___ EXERCISE DATA
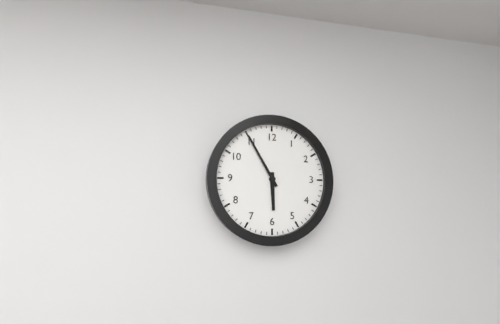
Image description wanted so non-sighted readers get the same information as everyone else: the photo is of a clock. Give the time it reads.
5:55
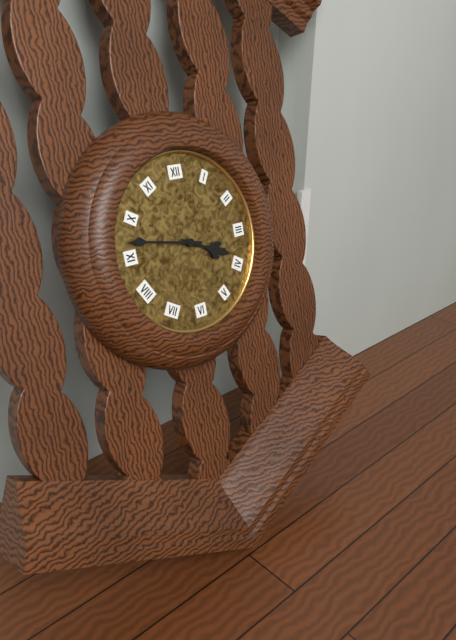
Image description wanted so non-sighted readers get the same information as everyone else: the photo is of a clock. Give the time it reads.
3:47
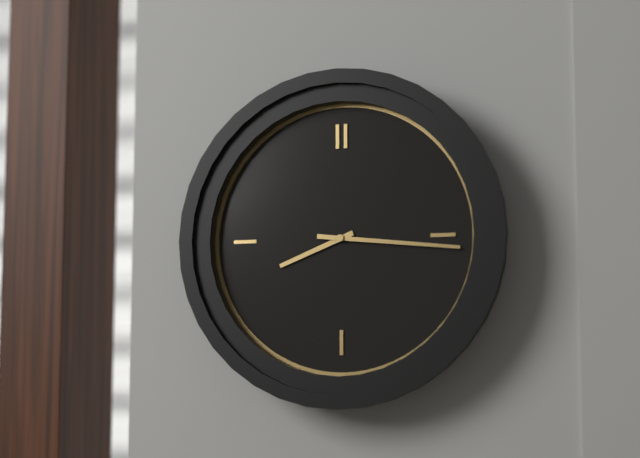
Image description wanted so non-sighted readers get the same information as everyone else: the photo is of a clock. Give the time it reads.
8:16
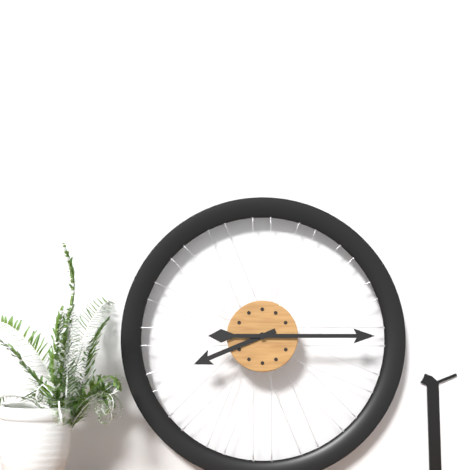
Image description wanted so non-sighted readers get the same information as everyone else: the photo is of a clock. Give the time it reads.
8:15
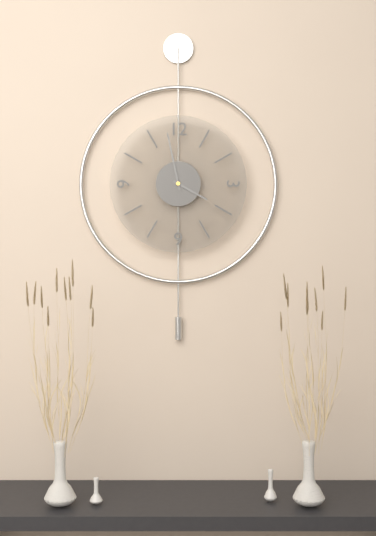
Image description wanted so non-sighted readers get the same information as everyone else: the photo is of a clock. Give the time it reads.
______
→ **TASK OBJECTIVE**
Rewrite all of the lines above with "non-sighted readers" changed to "blind readers" and nothing else altered, and omit the pictures from your answer.

→ **THE ANSWER**
Image description wanted so blind readers get the same information as everyone else: the photo is of a clock. Give the time it reads.
5:55
Image description wanted so blind readers get the same information as everyone else: the photo is of a clock. Give the time it reads.
3:47
Image description wanted so blind readers get the same information as everyone else: the photo is of a clock. Give the time it reads.
8:16
Image description wanted so blind readers get the same information as everyone else: the photo is of a clock. Give the time it reads.
8:15
Image description wanted so blind readers get the same information as everyone else: the photo is of a clock. Give the time it reads.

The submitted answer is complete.